Schrittweiser Rollout der biometrischen CURP in Mexiko geplant für 2026

Die mexikanische Regierung treibt die Modernisierung der Clave Única de Registro de Población (CURP) voran, indem sie biometrische Daten integriert, mit vollständiger Umsetzung geplant für 2026. Diese Maßnahme soll die Identifikationssicherheit verbessern, löst jedoch Debatten über ihre Obligatorietät aus. Der Übergang beginnt schrittweise 2025 und wird auf öffentliche und private Verfahren ausgedehnt.

Die mexikanische Bundesregierung hat mit der Umwandlung der CURP in eine biometrische Version begonnen, um die nationale Identifikation zu stärken. Das Dekret zur Reform des Allgemeinen Bevölkerungsgesetzes wurde am 16. Juli 2025 im Amtsblatt der Föderation veröffentlicht und fügt dem Register Fotos, Fingerabdrücke und Iris-Scans hinzu.

Die Umsetzung erfolgt phasenweise. Seit Juli 2025 läuft eine Pilotphase in Bundesstaaten wie Veracruz, Mexiko-Stadt und Mexiko-Staat, mit speziellen Modulen zur Bearbeitung der biometrischen CURP. Ab Januar 2026 steht der Dienst dem allgemeinen Publikum in Standesämtern und dem Nationalen Bevölkerungsregister (RENAPO) landesweit zur Verfügung. Die Pflichtverwendung tritt im Februar 2026 in Kraft, wenn die konventionelle CURP für Identitätsprüfungsverfahren nicht mehr akzeptiert wird.

Die neue CURP wird für verschiedene Prozesse erforderlich sein. Dazu gehören der Zugang zu Gesundheitsdiensten wie Anmeldungen in öffentlichen Krankenhäusern und Kliniken; Sozialprogramme und Renten zur Registrierung und Auszahlung von Zuschüssen; Finanztransaktionen wie das Eröffnen von Bankkonten und Beantragen von Krediten; sowie Bildungsverfahren wie Schulanmeldungen in öffentlichen und privaten Einrichtungen. Private Organisationen und öffentliche Stellen müssen sie als gültigen Ausweis akzeptieren.

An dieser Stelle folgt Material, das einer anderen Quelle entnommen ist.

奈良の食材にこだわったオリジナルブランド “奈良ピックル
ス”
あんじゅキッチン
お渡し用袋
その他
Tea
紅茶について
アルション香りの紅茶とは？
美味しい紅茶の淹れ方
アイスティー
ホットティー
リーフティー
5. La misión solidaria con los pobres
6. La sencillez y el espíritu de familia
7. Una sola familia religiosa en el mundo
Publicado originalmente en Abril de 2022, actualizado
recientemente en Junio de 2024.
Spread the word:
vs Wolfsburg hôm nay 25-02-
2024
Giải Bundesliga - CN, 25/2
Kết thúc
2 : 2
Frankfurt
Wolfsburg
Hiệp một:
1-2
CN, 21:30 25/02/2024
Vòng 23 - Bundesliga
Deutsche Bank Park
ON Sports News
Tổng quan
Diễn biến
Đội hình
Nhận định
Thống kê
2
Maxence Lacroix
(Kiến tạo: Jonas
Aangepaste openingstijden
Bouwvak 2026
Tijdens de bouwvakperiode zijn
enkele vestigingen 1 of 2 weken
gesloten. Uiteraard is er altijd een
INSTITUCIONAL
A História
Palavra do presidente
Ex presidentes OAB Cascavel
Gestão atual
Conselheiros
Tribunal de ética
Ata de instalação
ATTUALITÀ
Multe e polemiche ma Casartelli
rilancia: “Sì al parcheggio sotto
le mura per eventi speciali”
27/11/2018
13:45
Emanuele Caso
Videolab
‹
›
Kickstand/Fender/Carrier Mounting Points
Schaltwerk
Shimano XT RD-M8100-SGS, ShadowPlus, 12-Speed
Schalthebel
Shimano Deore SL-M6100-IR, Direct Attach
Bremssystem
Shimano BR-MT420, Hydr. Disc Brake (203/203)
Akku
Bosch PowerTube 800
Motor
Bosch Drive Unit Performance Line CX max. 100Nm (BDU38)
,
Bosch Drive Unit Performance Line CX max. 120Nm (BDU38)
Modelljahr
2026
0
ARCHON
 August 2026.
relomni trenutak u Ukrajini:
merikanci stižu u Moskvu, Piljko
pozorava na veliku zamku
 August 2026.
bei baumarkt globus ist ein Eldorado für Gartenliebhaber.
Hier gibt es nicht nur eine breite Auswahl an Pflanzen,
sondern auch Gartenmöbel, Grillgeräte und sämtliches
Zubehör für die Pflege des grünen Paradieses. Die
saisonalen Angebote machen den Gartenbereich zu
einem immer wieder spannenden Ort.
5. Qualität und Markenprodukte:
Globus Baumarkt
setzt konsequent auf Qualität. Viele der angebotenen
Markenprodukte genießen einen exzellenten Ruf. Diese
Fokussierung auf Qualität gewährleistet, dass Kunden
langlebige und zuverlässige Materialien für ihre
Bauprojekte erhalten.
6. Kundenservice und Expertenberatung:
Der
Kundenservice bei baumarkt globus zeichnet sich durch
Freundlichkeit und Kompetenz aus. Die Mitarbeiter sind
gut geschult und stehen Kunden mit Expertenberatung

Zur Erlangung sind ein gültiger offizieller Ausweis (INE oder Pass), eine beglaubigte Geburtsurkunde, ein Wohnsitznachweis und eine aktive E-Mail-Adresse erforderlich. Der Prozess umfasst die Erfassung biometrischer Daten mit ausdrücklicher Zustimmung des Inhabers unter Einhaltung von Datenschutzstandards. Die Behörden betonen, dass dies Betrug und Identitätsdiebstahl reduziert und die Interoperabilität staatlicher Systeme verbessert.

Präsidentin Claudia Sheinbaum hat jedoch klargestellt, dass sie nicht als offizieller Ausweis verpflichtend sein wird: „Die Menschen entscheiden.“ Zivilgesellschaftliche Organisationen äußern Bedenken hinsichtlich potenzieller Überwachung und Zentralisierung sensibler Daten, wobei der schrittweise Ansatz technische Probleme lösen und nationale Abdeckung sicherstellen soll.